What about the next school year?

The district plans to provide a more comprehensive guide to staff, students and families for the start of the 2021-2022 school year, based on upcoming directions from health services, Hunt said.

Hunt said current trends would indicate that students in Grades 7 to 12 would definitely have no face mask requirements when they return to school in August, and the same could apply to kindergarten students. in the 6th year.

The district does not require proof of vaccination at this time, and its face mask policy is “dependent on an individual’s good conscience and adherence to this guidance document,” the plan says.

Broz said a number of parents asked him if the district intended to ask to see immunization cards next school year.

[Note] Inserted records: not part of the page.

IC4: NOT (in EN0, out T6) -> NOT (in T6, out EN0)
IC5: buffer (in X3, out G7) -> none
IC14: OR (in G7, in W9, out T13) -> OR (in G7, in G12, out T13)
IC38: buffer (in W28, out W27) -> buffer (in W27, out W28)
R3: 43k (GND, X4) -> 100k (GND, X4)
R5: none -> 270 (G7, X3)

“No, I don’t think you wanted to go into the business of trying to get and monitor this data,” Hunt said. “There is a litany of problems that would come with this.”

Two teachers hired

In another move, the board approved the hiring of Molly Klodor as a technology integration coach and John Bakalar as a high school business teacher. Both appointments are effective August 16.

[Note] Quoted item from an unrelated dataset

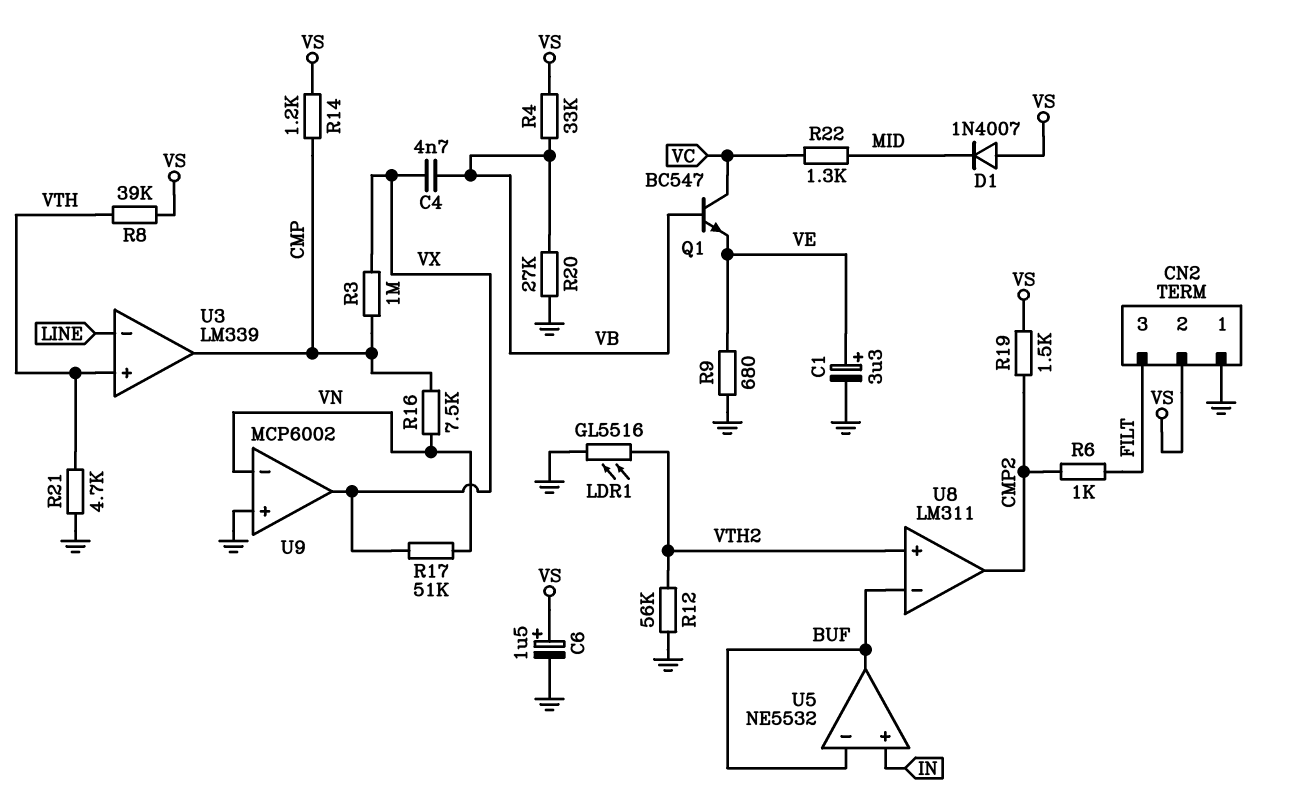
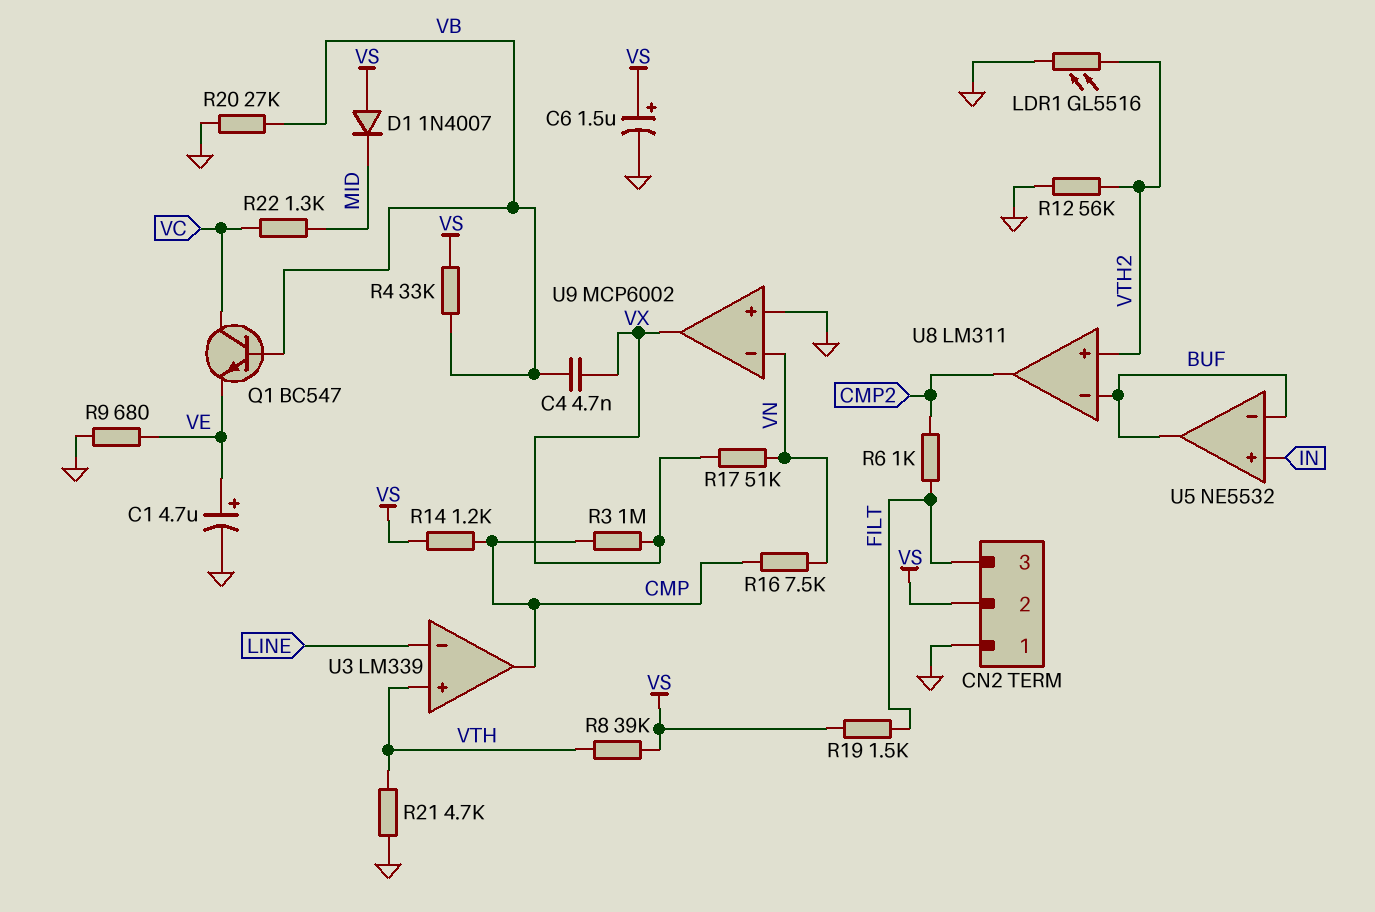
C1: 3.3uF (plus VE, minus GND) -> 4.7uF (plus VE, minus GND)
R19: 1.5k (CMP2, VS) -> 1.5k (FILT, VS)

Klodor will replace Nancy Kevern, whose resignation is effective Monday (June 7), and Bakalar replaces Nancy Vondrak, who also resigned at the end of this school year.

Next in-person meeting

The board – which has been meeting via the Zoom video for many months now – has decided that its next meeting at 6 p.m. on June 16 will be held in person, at a location to be determined, as this will be Hunt’s last meeting in as a superintendent.

Hunt leaves the district to become superintendent of the school district of Barrington 220 community unit in Barrington, Ill., A northwest suburb of Chicago. He took up his duties there on July 1.

Jennifer Penczarski, Superintendent of Schools for the Town of Kenton, will succeed Hunt on July 1. The school board approved a three-year contract for Penczarski in April.